Das nun dennoch als Kulturhauptstadt wahrgenommen werden will. Von anderen Städten, von Deutschland, von ganz Europa. Das an sich arbeitet. Was war und ist, soll neu gedacht werden. Trug bislang schon die Lage der Stadt im ehemaligen Zonenrandgebiet etwas Bezeichnendes in sich, nämlich den Stempel der ostnahen, etwas behäbigen Provinz, die man besser heute als morgen verlässt, dreht Hildesheim nun den Spieß versuchsweise um. Und fragt: Zentrum und Peripherie – sind das zukünftig überhaupt noch die richtigen Kategorien, wenn wir über unser Zusammenleben nachdenken?
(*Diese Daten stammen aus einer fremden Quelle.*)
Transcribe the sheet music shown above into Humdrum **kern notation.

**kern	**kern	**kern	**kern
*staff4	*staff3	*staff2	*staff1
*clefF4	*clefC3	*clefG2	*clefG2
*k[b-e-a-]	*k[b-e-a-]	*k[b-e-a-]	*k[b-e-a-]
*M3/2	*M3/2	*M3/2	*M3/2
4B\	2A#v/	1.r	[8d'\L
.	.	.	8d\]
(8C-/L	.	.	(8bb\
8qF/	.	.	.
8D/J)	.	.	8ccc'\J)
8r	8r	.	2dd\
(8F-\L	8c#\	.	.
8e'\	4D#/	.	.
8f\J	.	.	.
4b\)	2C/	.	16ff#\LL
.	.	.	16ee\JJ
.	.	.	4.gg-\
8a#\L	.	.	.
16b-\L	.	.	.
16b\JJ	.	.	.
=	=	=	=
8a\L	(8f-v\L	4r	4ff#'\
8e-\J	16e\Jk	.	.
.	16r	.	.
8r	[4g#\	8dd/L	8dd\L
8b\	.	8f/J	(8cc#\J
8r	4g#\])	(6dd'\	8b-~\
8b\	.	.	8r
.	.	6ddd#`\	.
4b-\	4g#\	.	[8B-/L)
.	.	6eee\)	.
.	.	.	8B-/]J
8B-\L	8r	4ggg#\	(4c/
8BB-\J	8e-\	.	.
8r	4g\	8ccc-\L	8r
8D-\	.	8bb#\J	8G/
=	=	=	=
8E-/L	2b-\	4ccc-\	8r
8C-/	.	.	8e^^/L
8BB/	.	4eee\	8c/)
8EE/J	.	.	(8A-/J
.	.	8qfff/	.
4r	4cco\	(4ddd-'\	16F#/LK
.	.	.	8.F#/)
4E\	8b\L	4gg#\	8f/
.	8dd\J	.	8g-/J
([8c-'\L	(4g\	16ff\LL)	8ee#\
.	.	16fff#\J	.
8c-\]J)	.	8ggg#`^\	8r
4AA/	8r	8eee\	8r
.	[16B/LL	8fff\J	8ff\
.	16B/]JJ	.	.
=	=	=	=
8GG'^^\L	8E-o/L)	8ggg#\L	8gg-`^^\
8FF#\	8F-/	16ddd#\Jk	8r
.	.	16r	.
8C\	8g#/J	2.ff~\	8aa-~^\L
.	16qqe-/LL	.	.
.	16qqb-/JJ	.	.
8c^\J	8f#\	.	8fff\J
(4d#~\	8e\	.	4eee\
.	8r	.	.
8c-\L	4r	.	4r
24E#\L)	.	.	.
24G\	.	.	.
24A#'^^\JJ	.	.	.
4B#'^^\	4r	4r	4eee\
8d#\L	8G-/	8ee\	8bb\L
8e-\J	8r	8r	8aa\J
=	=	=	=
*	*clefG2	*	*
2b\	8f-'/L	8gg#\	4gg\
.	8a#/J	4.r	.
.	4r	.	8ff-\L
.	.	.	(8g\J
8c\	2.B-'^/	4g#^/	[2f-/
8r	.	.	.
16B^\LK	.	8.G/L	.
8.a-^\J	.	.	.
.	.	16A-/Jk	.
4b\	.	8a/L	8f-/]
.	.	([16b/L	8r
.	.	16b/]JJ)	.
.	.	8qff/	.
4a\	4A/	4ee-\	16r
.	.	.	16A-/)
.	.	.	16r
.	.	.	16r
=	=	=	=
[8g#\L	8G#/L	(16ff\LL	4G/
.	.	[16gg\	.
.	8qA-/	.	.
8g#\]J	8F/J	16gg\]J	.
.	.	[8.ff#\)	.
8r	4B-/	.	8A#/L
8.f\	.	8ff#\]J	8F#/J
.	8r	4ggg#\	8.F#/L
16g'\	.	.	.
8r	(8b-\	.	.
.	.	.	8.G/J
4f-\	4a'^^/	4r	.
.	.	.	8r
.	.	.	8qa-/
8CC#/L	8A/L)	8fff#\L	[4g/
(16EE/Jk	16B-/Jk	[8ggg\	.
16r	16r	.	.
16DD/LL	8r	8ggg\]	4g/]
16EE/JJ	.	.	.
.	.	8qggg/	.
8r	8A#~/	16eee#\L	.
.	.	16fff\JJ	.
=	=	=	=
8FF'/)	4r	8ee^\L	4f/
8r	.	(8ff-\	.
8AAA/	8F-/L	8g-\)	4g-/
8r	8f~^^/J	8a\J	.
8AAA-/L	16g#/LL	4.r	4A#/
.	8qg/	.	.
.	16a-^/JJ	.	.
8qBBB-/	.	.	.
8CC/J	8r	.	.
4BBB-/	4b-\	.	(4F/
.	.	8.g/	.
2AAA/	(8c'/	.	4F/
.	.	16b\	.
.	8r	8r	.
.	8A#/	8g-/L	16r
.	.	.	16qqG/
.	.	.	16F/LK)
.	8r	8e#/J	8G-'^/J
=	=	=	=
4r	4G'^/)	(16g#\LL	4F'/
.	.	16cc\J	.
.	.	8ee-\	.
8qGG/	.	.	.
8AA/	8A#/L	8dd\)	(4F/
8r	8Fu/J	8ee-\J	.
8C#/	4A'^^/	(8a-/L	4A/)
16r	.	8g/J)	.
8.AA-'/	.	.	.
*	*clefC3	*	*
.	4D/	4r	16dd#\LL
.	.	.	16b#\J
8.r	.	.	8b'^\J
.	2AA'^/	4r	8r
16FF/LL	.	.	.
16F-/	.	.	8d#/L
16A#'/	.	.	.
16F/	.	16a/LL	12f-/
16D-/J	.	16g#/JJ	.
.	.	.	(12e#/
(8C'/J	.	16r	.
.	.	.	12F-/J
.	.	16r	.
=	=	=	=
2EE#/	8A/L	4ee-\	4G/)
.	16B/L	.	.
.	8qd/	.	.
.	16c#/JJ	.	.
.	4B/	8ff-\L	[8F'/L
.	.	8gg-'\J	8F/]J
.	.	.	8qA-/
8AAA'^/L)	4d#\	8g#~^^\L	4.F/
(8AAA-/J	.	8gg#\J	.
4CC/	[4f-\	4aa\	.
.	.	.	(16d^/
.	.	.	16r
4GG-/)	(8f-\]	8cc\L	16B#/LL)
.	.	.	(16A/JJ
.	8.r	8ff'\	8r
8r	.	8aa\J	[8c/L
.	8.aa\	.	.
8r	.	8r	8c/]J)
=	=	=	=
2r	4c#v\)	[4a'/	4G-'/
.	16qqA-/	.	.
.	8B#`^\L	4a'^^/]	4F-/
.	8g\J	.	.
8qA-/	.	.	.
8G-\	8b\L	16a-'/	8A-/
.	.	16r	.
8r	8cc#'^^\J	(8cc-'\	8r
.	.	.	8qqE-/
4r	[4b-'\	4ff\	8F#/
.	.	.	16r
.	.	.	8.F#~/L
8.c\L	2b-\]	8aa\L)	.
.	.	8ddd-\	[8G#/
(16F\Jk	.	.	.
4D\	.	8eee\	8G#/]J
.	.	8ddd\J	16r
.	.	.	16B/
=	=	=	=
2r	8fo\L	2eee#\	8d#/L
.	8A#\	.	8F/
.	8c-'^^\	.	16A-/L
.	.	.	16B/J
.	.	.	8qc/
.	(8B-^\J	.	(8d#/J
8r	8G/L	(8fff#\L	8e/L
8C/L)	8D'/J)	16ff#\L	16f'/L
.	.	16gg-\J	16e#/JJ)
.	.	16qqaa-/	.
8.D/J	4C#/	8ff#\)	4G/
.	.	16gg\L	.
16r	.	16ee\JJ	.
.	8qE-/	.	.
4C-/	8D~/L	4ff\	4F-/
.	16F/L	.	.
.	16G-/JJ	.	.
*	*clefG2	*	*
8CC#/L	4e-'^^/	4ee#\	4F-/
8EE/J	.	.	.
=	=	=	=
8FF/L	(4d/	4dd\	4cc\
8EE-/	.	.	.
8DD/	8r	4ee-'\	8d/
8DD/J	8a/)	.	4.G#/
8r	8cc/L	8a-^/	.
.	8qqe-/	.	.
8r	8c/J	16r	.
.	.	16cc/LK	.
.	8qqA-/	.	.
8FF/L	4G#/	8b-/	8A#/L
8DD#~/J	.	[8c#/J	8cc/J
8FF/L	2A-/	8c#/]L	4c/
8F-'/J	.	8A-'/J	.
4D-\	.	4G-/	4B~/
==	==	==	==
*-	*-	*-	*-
Die Stadt bewirbt sich nicht als Stadt, sondern als Region. „Hier sind Dinge möglich, die in der Metropole unmöglich sind“, heißt es da. „Die kurzen Wege, die direkten Verbindungen, die überschaubare Größe, die Fähigkeit zur Mobilisierung, die kollektive Wachsamkeit, der Raum für Experimente, die Freiheit für etwas Neues.“

Identität ist, was aus diesen Komponenten neu entstehen soll. Identität muss geschaffen werden. Das gilt für Menschen, Städte, Länder, für die Provinz wie für die Metropolen Europas, für Osten wie Westen – na gut, für den Osten sogar noch ein bisschen mehr. Als Zeit Online im Februar vergangenen Jahres unter dem Titel „Fünf für Europa“ die ostdeutschen Bewerberstädte vorstellte, da nannten sie diese „Orte aus den neuen Ländern“. Im Jahr 29 nach der Wiedervereinigung!

Dass es in den Konzepten dieser Städte um Selbstbehauptung und um das Bewusstsein für die eigene Geschichte angesichts des gesellschaftlichen Risses geht, liegt dank solcher Teilungs­vokabeln auf der Hand: Die Ossis sind halt immer noch Ossis – aber nicht, weil sie nach wie vor die falschen Pullover anhätten, sondern weil sie im Selbstverständnis Deutschlands immer noch auf der grau schraffierten Fläche zwischen Ostsee, Niedersachsen und Tschechien zu Hause sind, da, wo die Uncoolen wohnen. Da, wo ein Arbeitnehmer im Schnitt immer noch 490 Euro brutto pro Monat weniger verdient als sein Kollege im Westen. Da, wo die Frage nach der Identität mit dem Blick in die Lohntüte zwangsläufig lauten muss: Bin ich weniger wert?

Fließend Westdeutsch sprechen

Da, wo ich vor 30 Jahren herkam. Und während ich Westdeutsch inzwischen fließend spreche – Führerschein sage statt Fahrerlaubnis, Astro- statt Kosmonaut –, hat sich mein Russisch ins Rudimentäre verflüchtigt. Die meisten Wörter habe ich vergessen, weil ich sie nie mehr brauchte. Nicht vergessen habe ich allerdings, dass Pullover weich und warm zu sein haben. Und weiter gar nichts.

Wie’s aussieht, feiere ich am 3. Oktober hier eher allein. Und ob es am 28. in Hildesheim etwas zu feiern gibt – man wird sehen. Wenn ja, wird sich wohl einen Moment lang Ungläubigkeit in den Jubel mischen: Wir? Ernsthaft?

Gewinnt Hildesheim, wird die Nacht lang. Und was, wenn der Titel woandershin geht? Dann feiern die Menschen anderswo. Vielleicht in Chemnitz. Vielleicht in Magdeburg. Und dann wird wieder von den „neuen Bundesländern“ zu lesen sein, als wäre die Wiedervereinigung nicht 30 Jahre, sondern 30 Tage her. Was man sonst sagen sollte? Als wertneutrale Bezeichnung wäre die Himmelsrichtung korrekt: Länder des Ostens. Ostdeutschland. So, wie man Süd- oder Norddeutschland sagt. Vieles ginge, nur die „neuen Bundesländer“, das ist falsch, ganz falsch. Неправильно, auf Russisch.